Après que les sphères économiques et politiques du pays aient lâché un ouf de soulagement suite à un accord de principe avec les équipes techniques du FMI sur ce prêt, le report de l’examen du dossier prévu initialement pour le 19 décembre, est venu chambouler les calculs du gouvernement tunisien dont les marges de manœuvre se sont considérablement réduites.
Ce report aussi inattendu que soudain a suscité des craintes sur la viabilité et la soutenabilité des finances publiques, à un moment où l’exécutif met les dernières touches sur la nouvelle loi de Finances qui tablait sur ce prêt depuis le premier trimestre 2022.
Outre son impact prévu sur les finances publiques, la Tunisie espérait avec l’obtention de crédit, prétendre à de nouveaux financements tant cruciaux pour son économie et pour préserver ses équilibres budgétaires .
« L’accord avec le FMI permettra à la Tunisie d’accéder à d’autres sources de financement (Banque mondiale, Banque africaine de développement, Banque islamique de développement et autres bailleurs de fonds) », a affirmé à ce sujet, l’économiste et ancien ministre du Commerce, Mohsen Hassan.
Et d’ajouter que ces institutions attendaient le feu vert du fonds pour prêter à la Tunisie, qui cherche à sortir de sa crise financière et à rembourser ses crédits et ses engagements ».
Derrière ce bouleversement, plusieurs observateurs pointent du doigt une approche défaillante du gouvernement en matière de gestion du dossier du prêt FMI, déplorant le manque d’un véritable business plan et la clarté des réformes à entreprendre, le tout exacerbé par de vives tensions avec les principaux partenaires sociaux, notamment l’influente centrale syndicale, l’Union Générale des travailleurs tunisiens.
Analysant la démarche du FMI, l’économiste Ezzeddine Saidane, a qualifié cette déprogrammation de « forme de rejet sévère », expliquant que les vraies raisons derrière cette décision résident, entre autres, dans la volonté du FMI de « s’assurer au préalable que d’autres bailleurs de fonds sont prêts à le rejoindre pour réussir ensemble le programme de réformes proposé par l’Etat en question ».

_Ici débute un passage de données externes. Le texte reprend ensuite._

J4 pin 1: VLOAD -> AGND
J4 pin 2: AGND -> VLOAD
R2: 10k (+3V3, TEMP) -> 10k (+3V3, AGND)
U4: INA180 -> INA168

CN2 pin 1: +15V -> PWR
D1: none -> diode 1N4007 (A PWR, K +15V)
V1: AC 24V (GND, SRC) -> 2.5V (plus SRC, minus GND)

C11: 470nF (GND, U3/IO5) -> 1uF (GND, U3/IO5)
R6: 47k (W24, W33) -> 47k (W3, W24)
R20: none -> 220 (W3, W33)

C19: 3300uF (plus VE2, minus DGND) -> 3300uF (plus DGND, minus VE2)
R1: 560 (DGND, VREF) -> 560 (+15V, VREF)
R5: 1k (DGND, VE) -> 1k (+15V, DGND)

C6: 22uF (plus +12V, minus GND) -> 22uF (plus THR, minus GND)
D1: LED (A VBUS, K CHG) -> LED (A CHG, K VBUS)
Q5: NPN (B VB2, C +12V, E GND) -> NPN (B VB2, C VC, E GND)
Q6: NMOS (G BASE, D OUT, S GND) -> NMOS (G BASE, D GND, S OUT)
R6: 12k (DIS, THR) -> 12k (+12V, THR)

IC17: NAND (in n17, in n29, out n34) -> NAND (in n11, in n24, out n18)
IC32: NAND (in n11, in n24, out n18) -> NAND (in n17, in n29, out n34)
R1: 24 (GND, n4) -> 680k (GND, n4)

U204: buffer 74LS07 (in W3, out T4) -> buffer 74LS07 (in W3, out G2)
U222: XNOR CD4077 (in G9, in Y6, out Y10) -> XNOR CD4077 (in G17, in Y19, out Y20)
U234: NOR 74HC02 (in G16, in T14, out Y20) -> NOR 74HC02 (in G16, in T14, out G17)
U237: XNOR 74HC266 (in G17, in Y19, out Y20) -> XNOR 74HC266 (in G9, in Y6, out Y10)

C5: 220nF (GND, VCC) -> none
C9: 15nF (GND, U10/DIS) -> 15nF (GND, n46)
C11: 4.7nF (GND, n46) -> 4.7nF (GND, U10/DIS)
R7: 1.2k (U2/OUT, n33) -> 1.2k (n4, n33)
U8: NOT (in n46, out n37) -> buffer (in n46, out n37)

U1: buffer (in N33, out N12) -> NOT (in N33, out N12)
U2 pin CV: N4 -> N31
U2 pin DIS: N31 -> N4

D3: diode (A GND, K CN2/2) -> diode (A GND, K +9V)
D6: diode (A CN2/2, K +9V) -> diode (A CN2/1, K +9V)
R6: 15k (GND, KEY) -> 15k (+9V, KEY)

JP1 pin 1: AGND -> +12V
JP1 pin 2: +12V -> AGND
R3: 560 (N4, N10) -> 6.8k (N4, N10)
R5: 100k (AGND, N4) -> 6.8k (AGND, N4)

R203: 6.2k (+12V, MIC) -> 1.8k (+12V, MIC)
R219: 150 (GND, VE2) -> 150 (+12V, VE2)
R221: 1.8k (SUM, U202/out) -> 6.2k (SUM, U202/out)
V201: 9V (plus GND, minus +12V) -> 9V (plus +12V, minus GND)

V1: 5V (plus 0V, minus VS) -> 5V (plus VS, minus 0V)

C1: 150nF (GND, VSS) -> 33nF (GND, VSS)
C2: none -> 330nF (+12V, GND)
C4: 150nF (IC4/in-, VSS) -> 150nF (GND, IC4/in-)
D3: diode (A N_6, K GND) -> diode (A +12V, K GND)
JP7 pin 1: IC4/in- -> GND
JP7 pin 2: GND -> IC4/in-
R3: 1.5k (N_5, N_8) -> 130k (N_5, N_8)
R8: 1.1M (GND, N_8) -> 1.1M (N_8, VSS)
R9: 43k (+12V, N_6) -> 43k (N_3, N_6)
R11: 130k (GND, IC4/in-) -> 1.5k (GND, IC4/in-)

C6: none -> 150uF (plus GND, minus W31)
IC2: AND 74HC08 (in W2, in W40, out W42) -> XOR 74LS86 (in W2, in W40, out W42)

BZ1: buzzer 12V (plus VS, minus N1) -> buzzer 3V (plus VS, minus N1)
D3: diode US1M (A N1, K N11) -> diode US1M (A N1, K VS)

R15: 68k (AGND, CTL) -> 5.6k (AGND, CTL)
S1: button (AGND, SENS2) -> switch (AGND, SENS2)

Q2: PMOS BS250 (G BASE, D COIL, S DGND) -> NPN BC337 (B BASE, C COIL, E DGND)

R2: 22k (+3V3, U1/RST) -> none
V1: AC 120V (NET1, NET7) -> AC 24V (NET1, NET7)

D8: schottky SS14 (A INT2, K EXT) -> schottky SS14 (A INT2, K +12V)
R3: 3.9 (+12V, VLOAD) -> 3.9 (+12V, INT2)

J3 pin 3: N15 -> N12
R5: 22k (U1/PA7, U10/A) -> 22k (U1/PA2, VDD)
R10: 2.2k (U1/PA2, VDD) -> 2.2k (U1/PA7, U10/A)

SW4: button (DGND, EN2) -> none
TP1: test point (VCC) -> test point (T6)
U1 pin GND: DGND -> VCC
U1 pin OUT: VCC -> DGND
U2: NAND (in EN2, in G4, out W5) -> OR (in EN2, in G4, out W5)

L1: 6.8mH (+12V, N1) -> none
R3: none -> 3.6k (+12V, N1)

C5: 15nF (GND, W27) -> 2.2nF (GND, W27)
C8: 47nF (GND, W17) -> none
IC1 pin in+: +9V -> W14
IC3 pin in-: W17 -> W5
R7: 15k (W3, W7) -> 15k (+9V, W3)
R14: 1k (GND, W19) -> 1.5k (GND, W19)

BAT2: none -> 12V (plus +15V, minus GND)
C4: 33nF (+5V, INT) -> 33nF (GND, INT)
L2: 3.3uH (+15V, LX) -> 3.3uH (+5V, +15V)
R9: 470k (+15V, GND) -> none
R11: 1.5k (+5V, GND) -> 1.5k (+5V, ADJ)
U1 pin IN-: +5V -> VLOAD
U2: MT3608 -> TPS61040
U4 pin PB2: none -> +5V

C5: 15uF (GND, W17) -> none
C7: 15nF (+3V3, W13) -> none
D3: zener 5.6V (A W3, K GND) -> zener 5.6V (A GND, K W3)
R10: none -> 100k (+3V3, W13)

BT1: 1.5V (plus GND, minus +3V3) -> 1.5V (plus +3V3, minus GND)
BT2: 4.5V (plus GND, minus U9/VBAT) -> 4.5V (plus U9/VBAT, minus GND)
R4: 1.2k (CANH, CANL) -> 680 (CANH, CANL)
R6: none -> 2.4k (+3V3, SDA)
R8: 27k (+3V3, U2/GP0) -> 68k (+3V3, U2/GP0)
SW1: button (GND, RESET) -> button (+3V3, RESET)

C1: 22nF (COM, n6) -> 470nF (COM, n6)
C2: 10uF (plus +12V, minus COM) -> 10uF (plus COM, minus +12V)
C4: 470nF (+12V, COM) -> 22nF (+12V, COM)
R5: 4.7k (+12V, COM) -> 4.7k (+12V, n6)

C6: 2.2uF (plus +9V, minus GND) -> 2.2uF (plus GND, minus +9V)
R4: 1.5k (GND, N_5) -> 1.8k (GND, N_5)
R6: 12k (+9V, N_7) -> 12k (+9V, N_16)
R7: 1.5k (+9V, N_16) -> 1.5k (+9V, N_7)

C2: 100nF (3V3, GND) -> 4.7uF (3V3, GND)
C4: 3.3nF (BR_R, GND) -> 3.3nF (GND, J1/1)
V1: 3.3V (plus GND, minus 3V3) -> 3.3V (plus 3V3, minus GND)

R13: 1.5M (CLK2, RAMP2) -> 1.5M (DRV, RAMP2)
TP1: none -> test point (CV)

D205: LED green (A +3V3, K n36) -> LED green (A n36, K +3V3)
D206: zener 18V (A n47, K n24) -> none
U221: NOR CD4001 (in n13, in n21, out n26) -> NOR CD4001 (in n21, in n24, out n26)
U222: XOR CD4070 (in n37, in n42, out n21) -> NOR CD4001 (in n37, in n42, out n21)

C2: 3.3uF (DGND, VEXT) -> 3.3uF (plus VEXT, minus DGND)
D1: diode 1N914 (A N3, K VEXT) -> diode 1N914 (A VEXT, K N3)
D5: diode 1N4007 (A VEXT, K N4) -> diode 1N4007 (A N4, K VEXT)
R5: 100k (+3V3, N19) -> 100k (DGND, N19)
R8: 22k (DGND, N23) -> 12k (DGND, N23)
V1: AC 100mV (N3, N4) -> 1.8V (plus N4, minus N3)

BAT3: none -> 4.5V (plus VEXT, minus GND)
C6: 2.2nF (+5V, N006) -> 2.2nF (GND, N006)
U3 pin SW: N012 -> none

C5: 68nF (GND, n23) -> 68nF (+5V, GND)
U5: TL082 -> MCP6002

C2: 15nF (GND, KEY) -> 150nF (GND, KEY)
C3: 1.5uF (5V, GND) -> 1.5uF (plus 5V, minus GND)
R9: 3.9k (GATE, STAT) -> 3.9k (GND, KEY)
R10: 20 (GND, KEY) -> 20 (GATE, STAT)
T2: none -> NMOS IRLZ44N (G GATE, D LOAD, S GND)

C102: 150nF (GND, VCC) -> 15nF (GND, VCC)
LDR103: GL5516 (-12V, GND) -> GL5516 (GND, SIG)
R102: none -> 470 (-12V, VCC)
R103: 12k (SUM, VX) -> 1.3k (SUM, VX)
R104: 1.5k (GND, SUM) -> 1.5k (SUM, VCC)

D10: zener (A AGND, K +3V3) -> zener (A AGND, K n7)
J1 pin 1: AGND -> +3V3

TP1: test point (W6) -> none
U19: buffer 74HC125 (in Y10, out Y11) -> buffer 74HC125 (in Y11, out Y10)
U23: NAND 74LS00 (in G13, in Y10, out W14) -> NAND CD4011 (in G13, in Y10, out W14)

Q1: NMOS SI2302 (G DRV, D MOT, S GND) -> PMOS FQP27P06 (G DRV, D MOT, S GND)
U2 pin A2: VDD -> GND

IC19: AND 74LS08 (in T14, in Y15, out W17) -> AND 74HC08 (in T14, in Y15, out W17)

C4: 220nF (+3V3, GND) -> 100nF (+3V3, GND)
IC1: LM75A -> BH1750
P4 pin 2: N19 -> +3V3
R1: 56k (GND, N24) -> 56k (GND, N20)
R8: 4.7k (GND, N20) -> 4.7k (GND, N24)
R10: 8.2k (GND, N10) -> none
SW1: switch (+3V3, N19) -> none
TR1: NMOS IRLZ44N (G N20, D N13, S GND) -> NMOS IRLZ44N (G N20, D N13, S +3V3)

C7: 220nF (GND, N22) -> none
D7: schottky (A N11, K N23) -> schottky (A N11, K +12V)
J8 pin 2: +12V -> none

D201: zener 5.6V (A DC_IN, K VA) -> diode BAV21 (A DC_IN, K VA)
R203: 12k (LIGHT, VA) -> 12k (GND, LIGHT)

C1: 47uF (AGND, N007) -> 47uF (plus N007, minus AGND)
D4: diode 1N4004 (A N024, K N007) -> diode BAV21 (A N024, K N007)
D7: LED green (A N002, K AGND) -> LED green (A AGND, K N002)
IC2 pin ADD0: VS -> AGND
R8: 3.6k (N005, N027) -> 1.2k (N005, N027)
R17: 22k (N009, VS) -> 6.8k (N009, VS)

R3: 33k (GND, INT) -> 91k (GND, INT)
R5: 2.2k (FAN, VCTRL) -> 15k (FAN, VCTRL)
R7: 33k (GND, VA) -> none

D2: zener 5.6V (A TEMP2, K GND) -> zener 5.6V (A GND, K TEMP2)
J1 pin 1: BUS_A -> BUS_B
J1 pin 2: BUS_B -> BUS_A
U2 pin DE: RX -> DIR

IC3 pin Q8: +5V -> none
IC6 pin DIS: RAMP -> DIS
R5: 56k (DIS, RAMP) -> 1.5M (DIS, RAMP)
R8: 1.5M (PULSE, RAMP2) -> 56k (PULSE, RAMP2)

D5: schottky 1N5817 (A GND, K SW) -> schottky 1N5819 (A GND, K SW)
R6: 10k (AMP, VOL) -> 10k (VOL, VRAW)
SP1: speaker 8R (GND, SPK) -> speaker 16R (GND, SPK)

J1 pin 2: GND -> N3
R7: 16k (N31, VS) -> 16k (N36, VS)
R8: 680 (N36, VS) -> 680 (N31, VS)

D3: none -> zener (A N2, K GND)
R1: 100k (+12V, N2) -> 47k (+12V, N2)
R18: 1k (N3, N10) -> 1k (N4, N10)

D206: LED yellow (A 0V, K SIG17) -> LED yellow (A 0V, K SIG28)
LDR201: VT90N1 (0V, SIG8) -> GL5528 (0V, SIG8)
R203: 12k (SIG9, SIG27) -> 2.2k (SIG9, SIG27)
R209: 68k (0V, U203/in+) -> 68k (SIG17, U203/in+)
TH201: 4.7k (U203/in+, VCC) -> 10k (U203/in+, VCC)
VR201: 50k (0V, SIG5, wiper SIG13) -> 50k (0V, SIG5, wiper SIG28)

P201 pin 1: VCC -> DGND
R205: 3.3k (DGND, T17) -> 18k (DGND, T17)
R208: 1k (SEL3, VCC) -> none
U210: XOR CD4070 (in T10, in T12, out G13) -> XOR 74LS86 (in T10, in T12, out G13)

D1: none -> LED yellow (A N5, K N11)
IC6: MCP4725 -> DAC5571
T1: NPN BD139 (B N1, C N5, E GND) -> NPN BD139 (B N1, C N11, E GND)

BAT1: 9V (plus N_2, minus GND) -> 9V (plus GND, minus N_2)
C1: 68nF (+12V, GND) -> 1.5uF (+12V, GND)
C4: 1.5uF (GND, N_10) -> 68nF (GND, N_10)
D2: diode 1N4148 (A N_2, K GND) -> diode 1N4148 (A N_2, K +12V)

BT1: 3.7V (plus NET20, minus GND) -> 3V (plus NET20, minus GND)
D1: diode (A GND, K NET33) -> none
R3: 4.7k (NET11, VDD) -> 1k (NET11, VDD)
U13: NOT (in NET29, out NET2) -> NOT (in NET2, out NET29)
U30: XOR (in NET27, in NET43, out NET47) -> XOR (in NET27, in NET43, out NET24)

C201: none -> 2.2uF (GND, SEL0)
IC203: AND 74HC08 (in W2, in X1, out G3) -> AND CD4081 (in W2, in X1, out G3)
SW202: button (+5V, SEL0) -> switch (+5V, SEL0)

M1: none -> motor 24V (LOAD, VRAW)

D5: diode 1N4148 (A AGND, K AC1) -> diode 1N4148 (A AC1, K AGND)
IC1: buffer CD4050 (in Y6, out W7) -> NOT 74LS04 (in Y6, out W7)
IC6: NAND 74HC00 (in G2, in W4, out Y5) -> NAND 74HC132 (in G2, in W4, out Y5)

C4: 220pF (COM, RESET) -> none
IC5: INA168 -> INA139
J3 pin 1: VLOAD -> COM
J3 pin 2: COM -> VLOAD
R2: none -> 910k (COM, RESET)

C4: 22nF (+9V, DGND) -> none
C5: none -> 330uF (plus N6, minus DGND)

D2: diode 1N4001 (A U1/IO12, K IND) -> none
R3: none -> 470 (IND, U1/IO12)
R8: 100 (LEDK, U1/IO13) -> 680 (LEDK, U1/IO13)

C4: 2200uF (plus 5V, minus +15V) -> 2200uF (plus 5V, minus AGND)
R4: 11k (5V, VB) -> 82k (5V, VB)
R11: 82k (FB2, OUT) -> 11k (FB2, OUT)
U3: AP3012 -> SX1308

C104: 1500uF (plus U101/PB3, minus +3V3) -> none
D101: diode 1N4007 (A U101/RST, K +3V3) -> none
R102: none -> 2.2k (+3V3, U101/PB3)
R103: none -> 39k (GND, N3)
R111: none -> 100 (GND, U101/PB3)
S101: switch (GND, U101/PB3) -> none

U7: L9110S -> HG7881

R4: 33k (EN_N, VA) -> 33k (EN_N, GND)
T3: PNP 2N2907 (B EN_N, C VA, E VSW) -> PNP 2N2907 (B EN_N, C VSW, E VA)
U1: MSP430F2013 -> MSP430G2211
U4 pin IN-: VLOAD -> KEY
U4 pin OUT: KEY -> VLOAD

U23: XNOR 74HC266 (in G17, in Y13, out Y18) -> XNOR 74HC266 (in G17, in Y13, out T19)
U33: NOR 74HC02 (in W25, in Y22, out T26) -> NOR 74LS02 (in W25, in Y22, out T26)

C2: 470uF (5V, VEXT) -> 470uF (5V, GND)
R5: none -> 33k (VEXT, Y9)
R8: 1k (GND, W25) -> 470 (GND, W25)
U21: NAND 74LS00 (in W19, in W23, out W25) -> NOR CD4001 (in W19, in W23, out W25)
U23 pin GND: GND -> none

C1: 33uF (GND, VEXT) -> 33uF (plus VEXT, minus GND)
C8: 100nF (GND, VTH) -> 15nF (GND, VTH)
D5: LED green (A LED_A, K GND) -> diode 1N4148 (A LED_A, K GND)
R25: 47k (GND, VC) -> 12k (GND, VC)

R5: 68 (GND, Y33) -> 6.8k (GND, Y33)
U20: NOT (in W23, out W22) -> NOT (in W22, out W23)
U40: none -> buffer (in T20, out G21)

Et de souligner dans un post sur les réseaux sociaux, que les autres bailleurs de fonds et les agences de notation s’interrogent tous sur la capacité des autorités tunisiennes d’exécuter les réformes sur lesquelles elles se sont engagées.
Le FMI veut, à travers ce rapport, s’assurer que la LF 2023 n’est pas en contradiction avec le programme de réformes ayant servi à obtenir l’accord provisoire du FMI, a-t-il expliqué.
Pour l’universitaire et économiste Ridha Chkoundali, le désaccord entre les acteurs économiques et sociaux sur le contenu des réformes inscrites au programme de réforme est la principale raison de cette décision.
Chkoundali, cité par des médias, estime que les répercussions de ce report seront très graves et aggraverait la crise financière étouffante que vit le pays.
Ces deniers jours, la puissante centrale syndicale, l’UGTT, est montée au créneau pour exiger une communication plus claire sur les réformes et les engagements du gouvernement envers l’instance financière internationale.
Dans un récent communiqué, l’UGTT avait exprimé son étonnement et son indignation face à ce qu’elle a qualifié de « mensonges », quant à une supposée participation de l’Union ou de ses experts dans l’élaboration du programme des réformes présenté par le Gouvernement au Fonds monétaire international. La centrale syndicale a nié catégoriquement être au courant de la teneur de l’accord conclu entre le gouvernement tunisien et le Fonds.
Le 15 octobre 2022, le FMI avait annoncé que ses services et les autorités tunisiennes sont parvenus à un accord au niveau des services pour soutenir les politiques économiques de la Tunisie avec un accord de 48 mois, au titre du Mécanisme élargi de crédit, d’environ 1,9 milliard de dollars.
Une source officielle, citée par des médias, a affirmé qu’une nouvelle date sera convenue entre les autorités tunisiennes et le Fonds monétaire international concernant l’examen et l’approbation de la Facilité élargie de crédit pour la Tunisie, afin de donner aux autorités du pays davantage du temps pour finaliser les détails du programme de réforme qu’elles lui ont présenté.